**Task statement**. Tally the lines of the data that include the word "using". Only the number is to be returned.

---------- Data provided

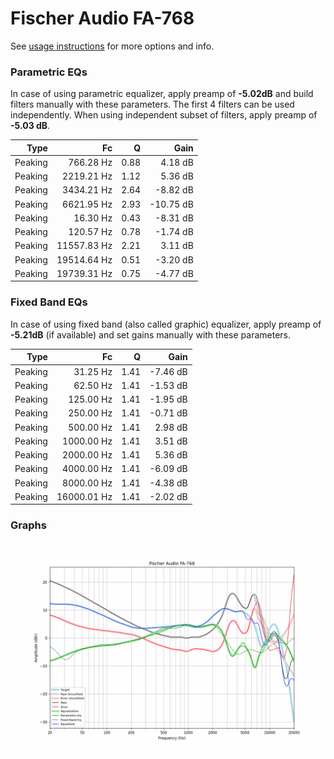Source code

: # Fischer Audio FA-768
See [usage instructions](https://github.com/jaakkopasanen/AutoEq#usage) for more options and info.

### Parametric EQs
In case of using parametric equalizer, apply preamp of **-5.02dB** and build filters manually
with these parameters. The first 4 filters can be used independently.
When using independent subset of filters, apply preamp of **-5.03 dB**.

| Type    | Fc          |    Q | Gain      |
|--------:|------------:|-----:|----------:|
| Peaking | 766.28 Hz   | 0.88 | 4.18 dB   |
| Peaking | 2219.21 Hz  | 1.12 | 5.36 dB   |
| Peaking | 3434.21 Hz  | 2.64 | -8.82 dB  |
| Peaking | 6621.95 Hz  | 2.93 | -10.75 dB |
| Peaking | 16.30 Hz    | 0.43 | -8.31 dB  |
| Peaking | 120.57 Hz   | 0.78 | -1.74 dB  |
| Peaking | 11557.83 Hz | 2.21 | 3.11 dB   |
| Peaking | 19514.64 Hz | 0.51 | -3.20 dB  |
| Peaking | 19739.31 Hz | 0.75 | -4.77 dB  |

### Fixed Band EQs
In case of using fixed band (also called graphic) equalizer, apply preamp of **-5.21dB**
(if available) and set gains manually with these parameters.

| Type    | Fc          |    Q | Gain     |
|--------:|------------:|-----:|---------:|
| Peaking | 31.25 Hz    | 1.41 | -7.46 dB |
| Peaking | 62.50 Hz    | 1.41 | -1.53 dB |
| Peaking | 125.00 Hz   | 1.41 | -1.95 dB |
| Peaking | 250.00 Hz   | 1.41 | -0.71 dB |
| Peaking | 500.00 Hz   | 1.41 | 2.98 dB  |
| Peaking | 1000.00 Hz  | 1.41 | 3.51 dB  |
| Peaking | 2000.00 Hz  | 1.41 | 5.36 dB  |
| Peaking | 4000.00 Hz  | 1.41 | -6.09 dB |
| Peaking | 8000.00 Hz  | 1.41 | -4.38 dB |
| Peaking | 16000.01 Hz | 1.41 | -2.02 dB |

### Graphs
![](./Fischer%20Audio%20FA-768.png)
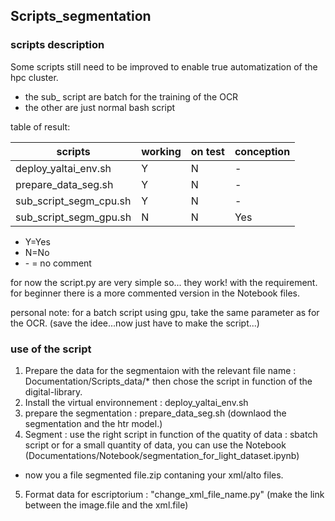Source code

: ## Scripts_segmentation

### scripts description 

Some scripts still need to be improved to enable true automatization of the hpc cluster. 
* the sub_ script are batch for the training of the OCR
* the other are just normal bash script 


table of result: 

| scripts                      | working | on test | conception |
|------------------------------|---------|---------|------------|
| deploy_yaltai_env.sh         |Y        | N       |-           |
| prepare_data_seg.sh          |Y        | N       |-           |
| sub_script_segm_cpu.sh       |Y        | N       |-           |
| sub_script_segm_gpu.sh       |N        | N       |Yes         |

* Y=Yes
* N=No
* \- = no comment

for now the script.py are very simple so... they work! with the requirement.
for beginner there is a more commented version in the Notebook files.

personal note: for a batch script using gpu, take the same parameter as for the OCR. (save the idee...now just have to make the script...) 

### use of the script

1. Prepare the data for the segmentaion with the relevant file name : Documentation/Scripts_data/* then chose the script in function of the digital-library.    
2. Install the virtual environnement :  deploy_yaltai_env.sh 
3. prepare the segmentation :  prepare_data_seg.sh (downlaod the segmentation and the htr model.)
4. Segment : use the right script in function of the quatity of data : sbatch script or for a small quantity of data, you can use the Notebook (Documentations/Notebook/segmentation_for_light_dataset.ipynb)
  - now you a file segmented file.zip contaning your xml/alto files. 
5. Format data for escriptorium : "change_xml_file_name.py" (make the link between the image.file and the xml.file)


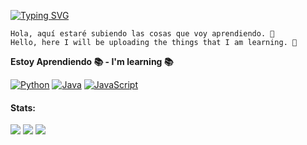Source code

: [![Typing SVG](https://readme-typing-svg.herokuapp.com?font=Fira+Code&size=24&pause=1000&color=0937F7&width=435&lines=Hi%2C+i+am+Juan.+%F0%9F%91%8B)](https://git.io/typing-svg)


`Hola, aquí estaré subiendo las cosas que voy aprendiendo. 🍃`
<br>
`Hello, here I will be uploading the things that I am learning. 🍃`

 
**Estoy Aprendiendo 📚 - I'm learning 📚**

[![Python](https://img.shields.io/badge/python-black?style=for-the-badge&logo=python)](https://github.com/Juan24AM)
[![Java](https://img.shields.io/badge/java-black?style=for-the-badge&logo=openjdk)](https://github.com/Juan24AM)
[![JavaScript](https://img.shields.io/badge/javascript-black?style=for-the-badge&logo=javascript)](https://github.com/Juan24AM)

#### Stats:
[![](https://github-profile-summary-cards.vercel.app/api/cards/profile-details?username=Juan24AM&theme=github_dark)](https://github.com/Juan24AM)
[![](https://github-profile-summary-cards.vercel.app/api/cards/stats?username=Juan24AM&theme=github_dark)](https://github.com/Juan24AM)
[![](https://github-profile-summary-cards.vercel.app/api/cards/repos-per-language?username=Juan24AM&theme=github_dark)](https://github.com/Juan24AM)

<!--
**Juan24AM/Juan24AM** is a ✨ _special_ ✨ repository because its `README.md` (this file) appears on your GitHub profile.

Here are some ideas to get you started:

- 🔭 I’m currently working on ...
- 🌱 I’m currently learning ...
- 👯 I’m looking to collaborate on ...
- 🤔 I’m looking for help with ...
- 💬 Ask me about ...
- 📫 How to reach me: ...
- 😄 Pronouns: ...
- ⚡ Fun fact: ...
-->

--------------------

**The answer**. 4